## Data to examine

========================================================================

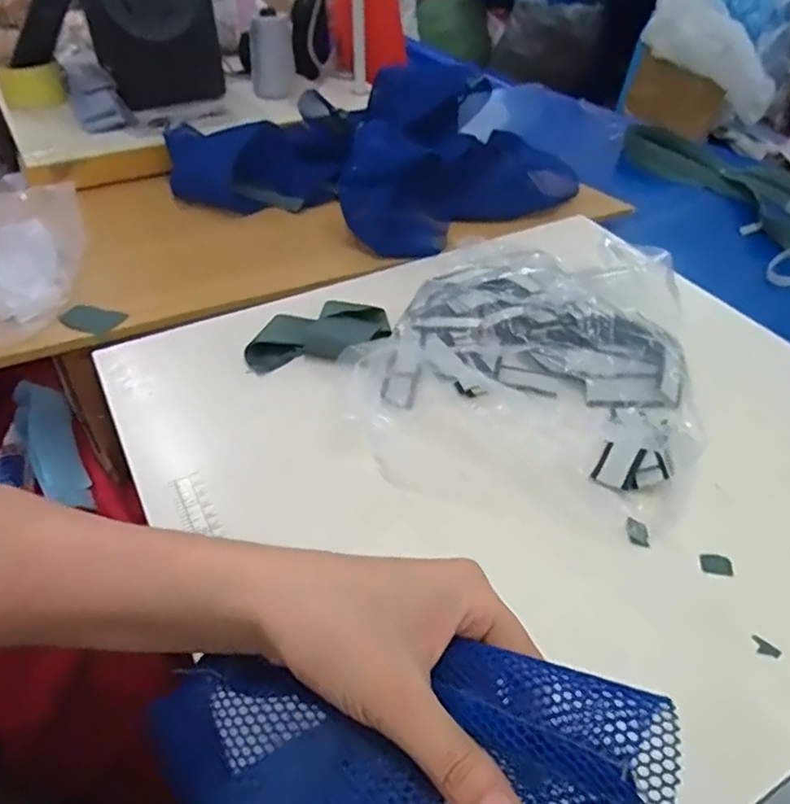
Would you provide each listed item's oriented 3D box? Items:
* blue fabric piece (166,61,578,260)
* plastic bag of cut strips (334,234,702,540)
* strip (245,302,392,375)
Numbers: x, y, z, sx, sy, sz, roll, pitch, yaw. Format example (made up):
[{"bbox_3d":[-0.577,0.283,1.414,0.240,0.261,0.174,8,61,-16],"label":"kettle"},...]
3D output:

========================================================================

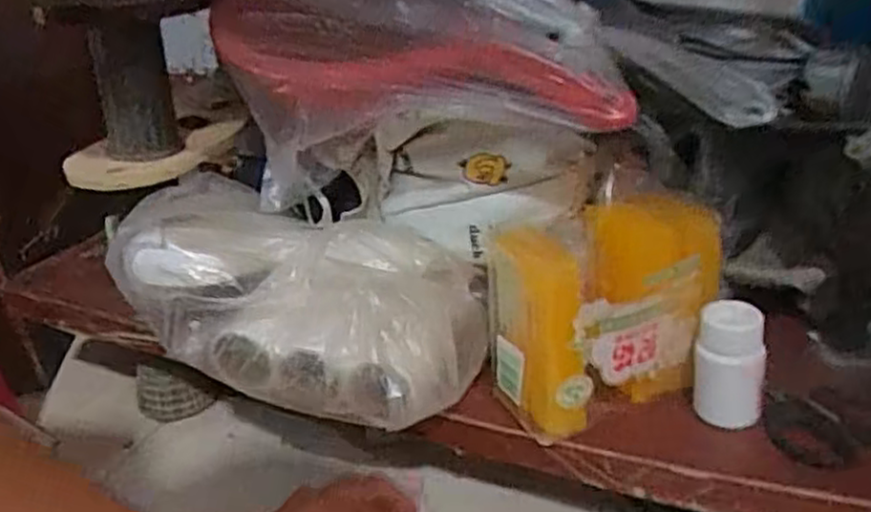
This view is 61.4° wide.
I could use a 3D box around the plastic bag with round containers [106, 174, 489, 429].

========================================================================

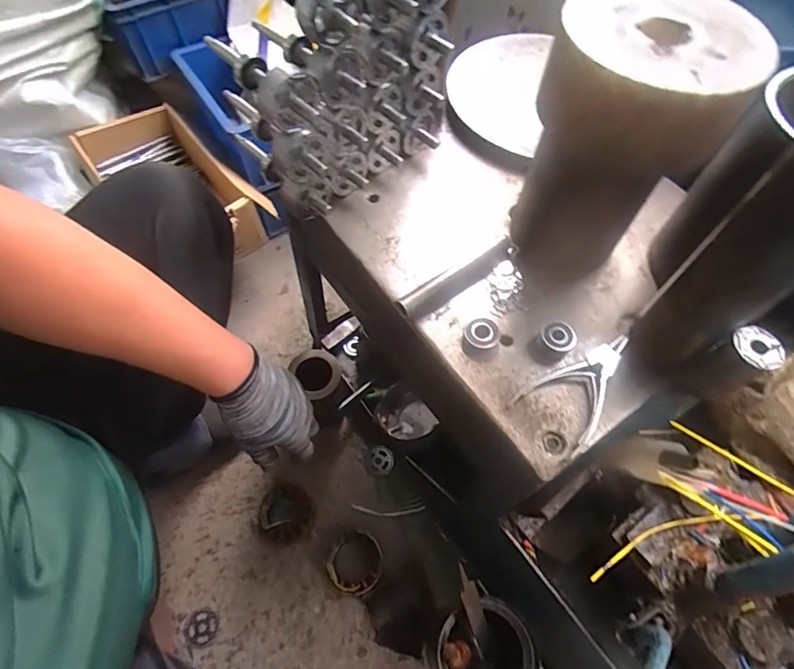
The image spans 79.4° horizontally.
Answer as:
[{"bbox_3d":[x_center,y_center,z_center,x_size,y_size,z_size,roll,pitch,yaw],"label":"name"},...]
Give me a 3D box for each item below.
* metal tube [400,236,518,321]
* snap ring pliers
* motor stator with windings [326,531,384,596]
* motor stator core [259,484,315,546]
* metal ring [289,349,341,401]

========================================================================

## Task item
A count is needed of the lines in the entries that contain "ring". Supply only that number.

## Answer to this problem
2